YOUR OBJECTIVE ->
State the number of lines in these records that include the word "soon", and add nothing to it.

Data records
-- -- --
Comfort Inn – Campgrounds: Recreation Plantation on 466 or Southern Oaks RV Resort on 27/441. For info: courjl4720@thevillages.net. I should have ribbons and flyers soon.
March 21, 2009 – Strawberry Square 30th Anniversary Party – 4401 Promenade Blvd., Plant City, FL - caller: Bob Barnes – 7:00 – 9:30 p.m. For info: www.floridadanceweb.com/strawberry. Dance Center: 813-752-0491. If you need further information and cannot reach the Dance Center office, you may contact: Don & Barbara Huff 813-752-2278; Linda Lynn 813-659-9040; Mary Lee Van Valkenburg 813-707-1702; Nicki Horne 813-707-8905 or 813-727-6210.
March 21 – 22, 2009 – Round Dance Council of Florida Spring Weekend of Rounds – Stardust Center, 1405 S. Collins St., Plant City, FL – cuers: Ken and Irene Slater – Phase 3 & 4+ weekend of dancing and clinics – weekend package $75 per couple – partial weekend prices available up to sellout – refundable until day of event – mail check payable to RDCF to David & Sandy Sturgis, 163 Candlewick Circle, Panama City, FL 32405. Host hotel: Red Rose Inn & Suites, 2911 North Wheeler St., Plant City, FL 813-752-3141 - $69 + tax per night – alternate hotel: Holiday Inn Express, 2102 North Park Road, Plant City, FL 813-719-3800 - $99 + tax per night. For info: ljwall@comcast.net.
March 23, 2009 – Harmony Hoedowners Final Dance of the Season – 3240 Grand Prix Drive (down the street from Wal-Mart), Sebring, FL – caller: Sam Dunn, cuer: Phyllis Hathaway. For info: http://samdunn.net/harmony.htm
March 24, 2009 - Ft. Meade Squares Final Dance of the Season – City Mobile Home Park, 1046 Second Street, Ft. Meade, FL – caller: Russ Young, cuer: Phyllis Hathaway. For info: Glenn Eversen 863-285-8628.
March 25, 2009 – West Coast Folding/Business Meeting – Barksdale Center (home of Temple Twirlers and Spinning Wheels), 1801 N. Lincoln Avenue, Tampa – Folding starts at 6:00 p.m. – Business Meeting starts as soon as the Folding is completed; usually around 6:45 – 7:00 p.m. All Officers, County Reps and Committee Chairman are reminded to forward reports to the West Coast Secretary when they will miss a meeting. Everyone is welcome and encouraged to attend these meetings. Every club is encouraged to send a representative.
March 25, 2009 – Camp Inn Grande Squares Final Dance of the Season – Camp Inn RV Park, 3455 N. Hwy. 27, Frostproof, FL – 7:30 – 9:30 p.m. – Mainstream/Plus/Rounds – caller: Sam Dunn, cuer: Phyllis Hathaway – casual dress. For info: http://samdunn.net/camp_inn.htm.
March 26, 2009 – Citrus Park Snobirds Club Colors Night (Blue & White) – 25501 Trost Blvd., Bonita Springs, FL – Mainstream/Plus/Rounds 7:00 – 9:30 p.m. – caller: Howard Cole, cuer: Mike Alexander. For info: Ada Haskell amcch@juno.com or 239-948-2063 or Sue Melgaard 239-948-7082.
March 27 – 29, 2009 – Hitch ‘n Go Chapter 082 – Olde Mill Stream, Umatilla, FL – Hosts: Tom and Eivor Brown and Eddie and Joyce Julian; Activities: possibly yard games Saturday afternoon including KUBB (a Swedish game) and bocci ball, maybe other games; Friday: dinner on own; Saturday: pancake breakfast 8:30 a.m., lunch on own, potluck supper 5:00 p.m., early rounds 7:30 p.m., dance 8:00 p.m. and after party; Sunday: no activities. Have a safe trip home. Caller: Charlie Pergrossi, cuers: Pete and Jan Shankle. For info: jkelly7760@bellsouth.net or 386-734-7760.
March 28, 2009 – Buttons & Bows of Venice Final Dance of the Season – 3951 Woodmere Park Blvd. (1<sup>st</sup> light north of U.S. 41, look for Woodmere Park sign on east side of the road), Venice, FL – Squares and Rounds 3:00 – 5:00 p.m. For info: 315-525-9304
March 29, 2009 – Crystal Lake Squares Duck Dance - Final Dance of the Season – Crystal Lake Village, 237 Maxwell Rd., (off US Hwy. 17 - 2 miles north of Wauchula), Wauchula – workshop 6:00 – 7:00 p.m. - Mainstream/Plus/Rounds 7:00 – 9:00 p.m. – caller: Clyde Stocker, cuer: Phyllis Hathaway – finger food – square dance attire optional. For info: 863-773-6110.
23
-- -- --
RESULT ->
2